__Requirement__:
Omit the pictures and transcribe every other part of the records exactly.

Stored data entries:
=== Section Start ===

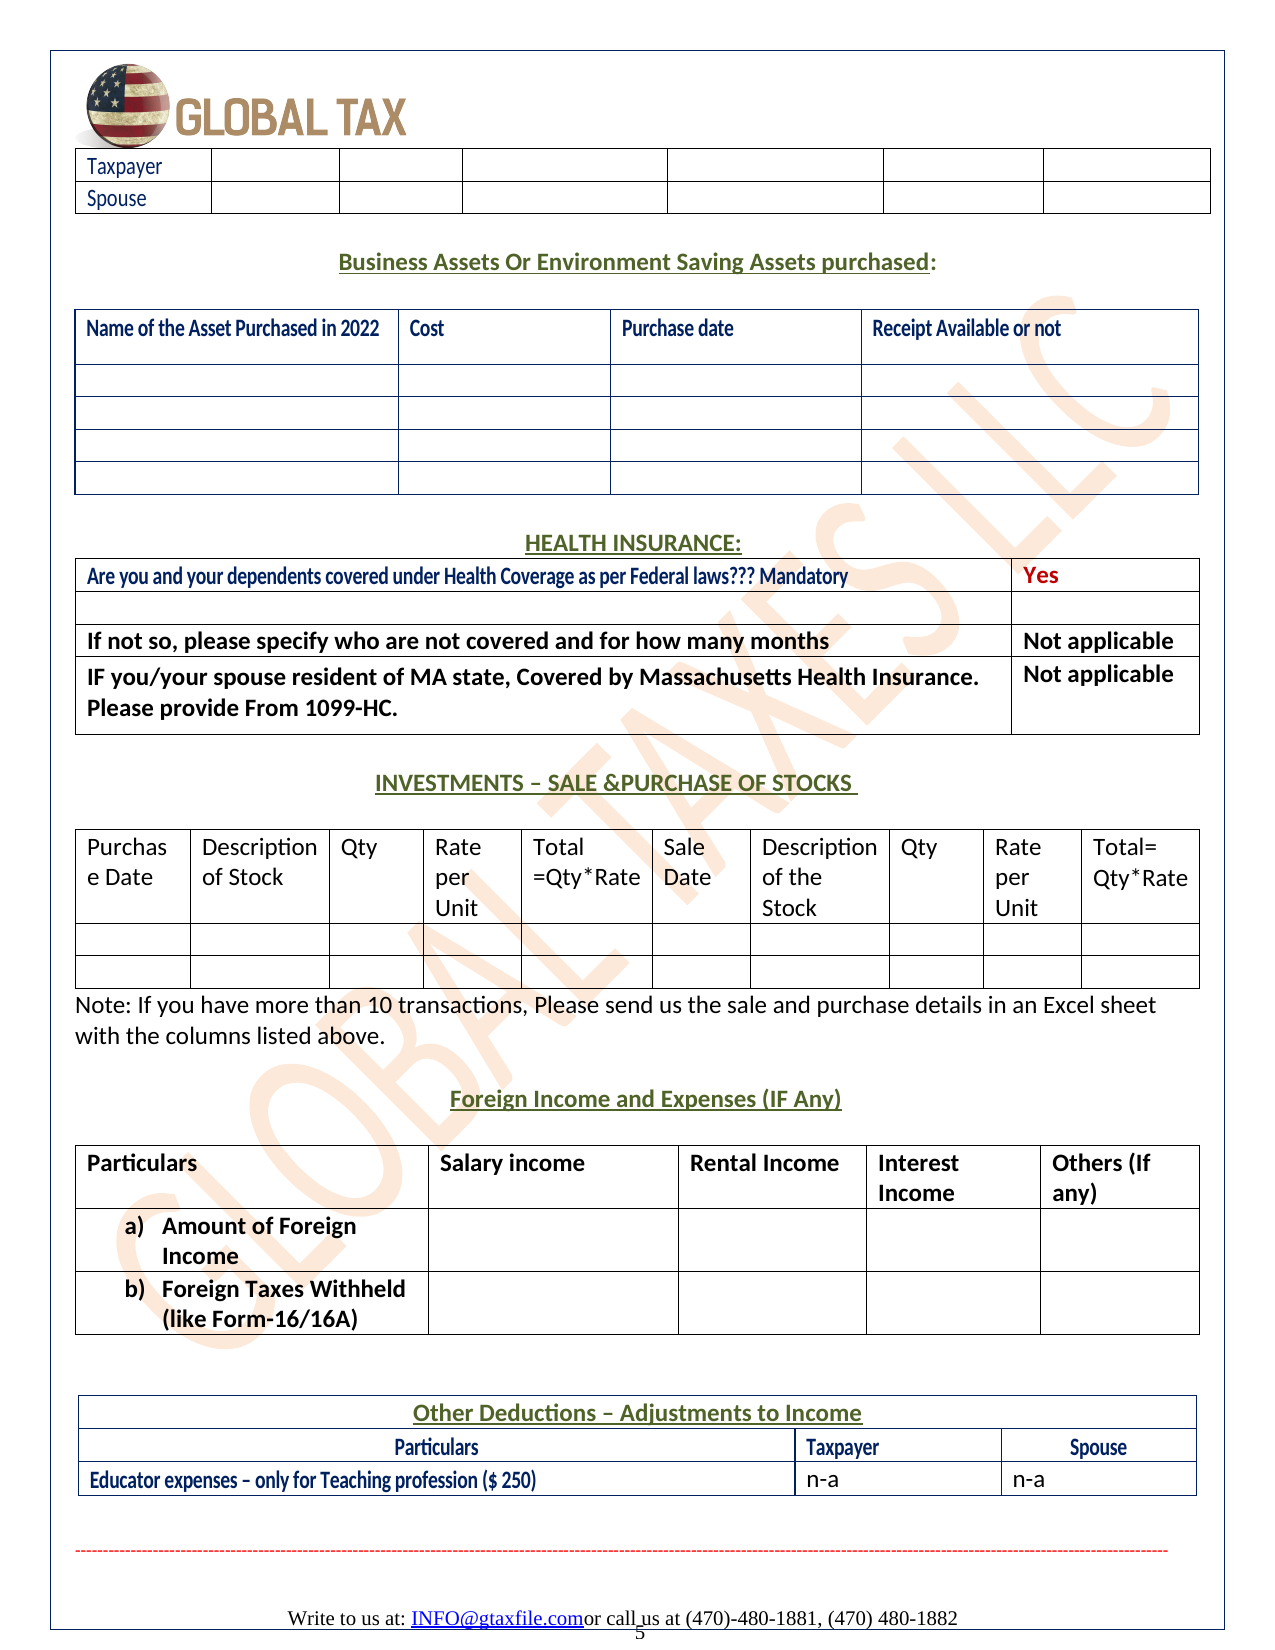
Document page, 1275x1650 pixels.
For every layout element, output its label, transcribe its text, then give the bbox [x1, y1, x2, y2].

table_cell [522, 924, 652, 955]
table_cell [212, 182, 339, 213]
table_cell Not applicable [1012, 625, 1199, 656]
table_cell [611, 397, 861, 428]
table_header Are you and your dependents covered under Health Coverage as per Federal laws??? Mandatory [76, 559, 1011, 591]
table_cell Foreign Taxes Withheld (like Form-16/16A) [76, 1272, 428, 1334]
table_cell [611, 430, 861, 461]
table_cell [668, 182, 883, 213]
table_header Description of the Stock [751, 830, 889, 923]
table_cell [212, 149, 339, 181]
table_cell [1044, 182, 1210, 213]
table_header Description of Stock [191, 830, 329, 923]
table_cell [751, 956, 889, 988]
table_cell [76, 592, 1011, 623]
table_cell [884, 182, 1043, 213]
table_cell [751, 924, 889, 955]
table_header Rate per Unit [424, 830, 521, 923]
table_cell IF you/your spouse resident of MA state, Covered by Massachusetts Health Insurance. Please provide From 1099-HC. [76, 657, 1011, 734]
table_cell [1044, 149, 1210, 181]
table_cell [522, 956, 652, 988]
table_cell [1082, 956, 1199, 988]
table_cell [1082, 924, 1199, 955]
table_cell [340, 182, 462, 213]
table_cell [399, 462, 610, 493]
table_cell [429, 1272, 678, 1334]
table_cell [399, 430, 610, 461]
table_header Yes [1012, 559, 1199, 591]
table_cell [890, 924, 983, 955]
table_cell [424, 956, 521, 988]
table_cell Spouse [1002, 1429, 1196, 1461]
table_header Others (If any) [1041, 1146, 1199, 1208]
text Foreign Income and Expenses (IF Any) [375, 1083, 1200, 1113]
table_cell Taxpayer [796, 1429, 1001, 1461]
table_cell [76, 365, 398, 396]
table_cell [984, 924, 1081, 955]
table_cell [463, 182, 667, 213]
table_header Total =Qty*Rate [522, 830, 652, 923]
text INVESTMENTS – SALE &PURCHASE OF STOCKS [300, 767, 1200, 798]
table_cell [1012, 592, 1199, 623]
table_header Receipt Available or not [862, 310, 1198, 363]
table_header Particulars [76, 1146, 428, 1208]
table_cell Particulars [79, 1429, 794, 1461]
table_cell [668, 149, 883, 181]
table_cell [399, 397, 610, 428]
table_cell [867, 1272, 1040, 1334]
table_cell Educator expenses – only for Teaching profession ($ 250) [79, 1462, 794, 1495]
table_cell [611, 365, 861, 396]
text Business Assets Or Environment Saving Assets purchased: [75, 247, 1200, 277]
table_header Purchase date [611, 310, 861, 363]
table_cell [653, 924, 750, 955]
table_header Salary income [429, 1146, 678, 1208]
table_cell [679, 1209, 866, 1271]
table_header Rate per Unit [984, 830, 1081, 923]
table_cell n-a [1002, 1462, 1196, 1495]
table_cell [679, 1272, 866, 1334]
text Note: If you have more than 10 transactions, Please send us the sale and purchase details in an Excel sheet with the columns listed above. [75, 989, 1200, 1051]
table_cell [76, 924, 190, 955]
text HEALTH INSURANCE: [450, 527, 1200, 557]
table_cell [862, 397, 1198, 428]
table_cell n-a [796, 1462, 1001, 1495]
table_cell [1041, 1209, 1199, 1271]
table_cell [191, 956, 329, 988]
table_header Total= Qty*Rate [1082, 830, 1199, 923]
table_cell [76, 462, 398, 493]
table_header Rental Income [679, 1146, 866, 1208]
table_cell [884, 149, 1043, 181]
table_cell [653, 956, 750, 988]
table_cell Not applicable [1012, 657, 1199, 734]
table_cell [862, 365, 1198, 396]
table_cell [890, 956, 983, 988]
table_cell [862, 430, 1198, 461]
table_cell [399, 365, 610, 396]
table_header Other Deductions – Adjustments to Income [79, 1396, 1196, 1427]
table_header Interest Income [867, 1146, 1040, 1208]
table_cell [1041, 1272, 1199, 1334]
table_header Cost [399, 310, 610, 363]
table_cell [340, 149, 462, 181]
table_cell [330, 956, 423, 988]
picture [75, 63, 407, 148]
table_cell Taxpayer [76, 149, 211, 181]
table_cell [191, 924, 329, 955]
table_header Name of the Asset Purchased in 2022 [76, 310, 398, 363]
table_cell [424, 924, 521, 955]
table_cell [463, 149, 667, 181]
table_header Qty [330, 830, 423, 923]
table_cell [611, 462, 861, 493]
table_cell [76, 956, 190, 988]
table_cell [429, 1209, 678, 1271]
table_cell [862, 462, 1198, 493]
table_cell [867, 1209, 1040, 1271]
table_header Purchase Date [76, 830, 190, 923]
table_cell Spouse [76, 182, 211, 213]
table_header Qty [890, 830, 983, 923]
table_cell If not so, please specify who are not covered and for how many months [76, 625, 1011, 656]
table_cell [76, 430, 398, 461]
table_cell [984, 956, 1081, 988]
table_cell Amount of Foreign Income [76, 1209, 428, 1271]
table_cell [330, 924, 423, 955]
table_header Sale Date [653, 830, 750, 923]
table_cell [76, 397, 398, 428]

=== Section End ===

__Reply__:
Document page, 1275x1650 pixels.
For every layout element, output its label, transcribe its text, then give the bbox [x1, y1, x2, y2].

table_cell [522, 924, 652, 955]
table_cell [212, 182, 339, 213]
table_cell Not applicable [1012, 625, 1199, 656]
table_cell [611, 397, 861, 428]
table_header Are you and your dependents covered under Health Coverage as per Federal laws??? Mandatory [76, 559, 1011, 591]
table_cell Foreign Taxes Withheld (like Form-16/16A) [76, 1272, 428, 1334]
table_cell [611, 430, 861, 461]
table_cell [668, 182, 883, 213]
table_header Description of the Stock [751, 830, 889, 923]
table_cell [212, 149, 339, 181]
table_cell [1044, 182, 1210, 213]
table_header Description of Stock [191, 830, 329, 923]
table_cell [751, 956, 889, 988]
table_cell [76, 592, 1011, 623]
table_cell [884, 182, 1043, 213]
table_cell [751, 924, 889, 955]
table_header Rate per Unit [424, 830, 521, 923]
table_cell IF you/your spouse resident of MA state, Covered by Massachusetts Health Insurance. Please provide From 1099-HC. [76, 657, 1011, 734]
table_cell [1044, 149, 1210, 181]
table_cell [522, 956, 652, 988]
table_cell [1082, 956, 1199, 988]
table_cell [1082, 924, 1199, 955]
table_cell [340, 182, 462, 213]
table_cell [399, 462, 610, 493]
table_cell [429, 1272, 678, 1334]
table_cell [399, 430, 610, 461]
table_header Yes [1012, 559, 1199, 591]
table_cell [890, 924, 983, 955]
table_cell [424, 956, 521, 988]
table_cell Spouse [1002, 1429, 1196, 1461]
table_header Others (If any) [1041, 1146, 1199, 1208]
text Foreign Income and Expenses (IF Any) [375, 1083, 1200, 1113]
table_cell Taxpayer [796, 1429, 1001, 1461]
table_cell [76, 365, 398, 396]
table_cell [984, 924, 1081, 955]
table_cell [463, 182, 667, 213]
table_header Total =Qty*Rate [522, 830, 652, 923]
text INVESTMENTS – SALE &PURCHASE OF STOCKS [300, 767, 1200, 798]
table_cell [1012, 592, 1199, 623]
table_header Receipt Available or not [862, 310, 1198, 363]
table_header Particulars [76, 1146, 428, 1208]
table_cell Particulars [79, 1429, 794, 1461]
table_cell [668, 149, 883, 181]
table_cell [399, 397, 610, 428]
table_cell [867, 1272, 1040, 1334]
table_cell Educator expenses – only for Teaching profession ($ 250) [79, 1462, 794, 1495]
table_cell [611, 365, 861, 396]
text Business Assets Or Environment Saving Assets purchased: [75, 247, 1200, 277]
table_header Purchase date [611, 310, 861, 363]
table_cell [653, 924, 750, 955]
table_header Salary income [429, 1146, 678, 1208]
table_cell [679, 1209, 866, 1271]
table_header Rate per Unit [984, 830, 1081, 923]
table_cell n-a [1002, 1462, 1196, 1495]
table_cell [679, 1272, 866, 1334]
text Note: If you have more than 10 transactions, Please send us the sale and purchase details in an Excel sheet with the columns listed above. [75, 989, 1200, 1051]
table_cell [76, 924, 190, 955]
text HEALTH INSURANCE: [450, 527, 1200, 557]
table_cell [862, 397, 1198, 428]
table_cell n-a [796, 1462, 1001, 1495]
table_cell [1041, 1209, 1199, 1271]
table_cell [191, 956, 329, 988]
table_header Total= Qty*Rate [1082, 830, 1199, 923]
table_cell [76, 462, 398, 493]
table_header Rental Income [679, 1146, 866, 1208]
table_cell [884, 149, 1043, 181]
table_cell [653, 956, 750, 988]
table_cell Not applicable [1012, 657, 1199, 734]
table_cell [862, 365, 1198, 396]
table_cell [890, 956, 983, 988]
table_cell [862, 430, 1198, 461]
table_cell [399, 365, 610, 396]
table_header Other Deductions – Adjustments to Income [79, 1396, 1196, 1427]
table_header Interest Income [867, 1146, 1040, 1208]
table_cell [1041, 1272, 1199, 1334]
table_header Cost [399, 310, 610, 363]
table_cell [340, 149, 462, 181]
table_cell [330, 956, 423, 988]
picture [75, 63, 407, 148]
table_cell Taxpayer [76, 149, 211, 181]
table_cell [191, 924, 329, 955]
table_header Name of the Asset Purchased in 2022 [76, 310, 398, 363]
table_cell [424, 924, 521, 955]
table_cell [463, 149, 667, 181]
table_header Qty [330, 830, 423, 923]
table_cell [611, 462, 861, 493]
table_cell [76, 956, 190, 988]
table_cell [429, 1209, 678, 1271]
table_cell [862, 462, 1198, 493]
table_cell [867, 1209, 1040, 1271]
table_header Purchase Date [76, 830, 190, 923]
table_cell Spouse [76, 182, 211, 213]
table_header Qty [890, 830, 983, 923]
table_cell If not so, please specify who are not covered and for how many months [76, 625, 1011, 656]
table_cell [76, 430, 398, 461]
table_cell [984, 956, 1081, 988]
table_cell Amount of Foreign Income [76, 1209, 428, 1271]
table_cell [330, 924, 423, 955]
table_header Sale Date [653, 830, 750, 923]
table_cell [76, 397, 398, 428]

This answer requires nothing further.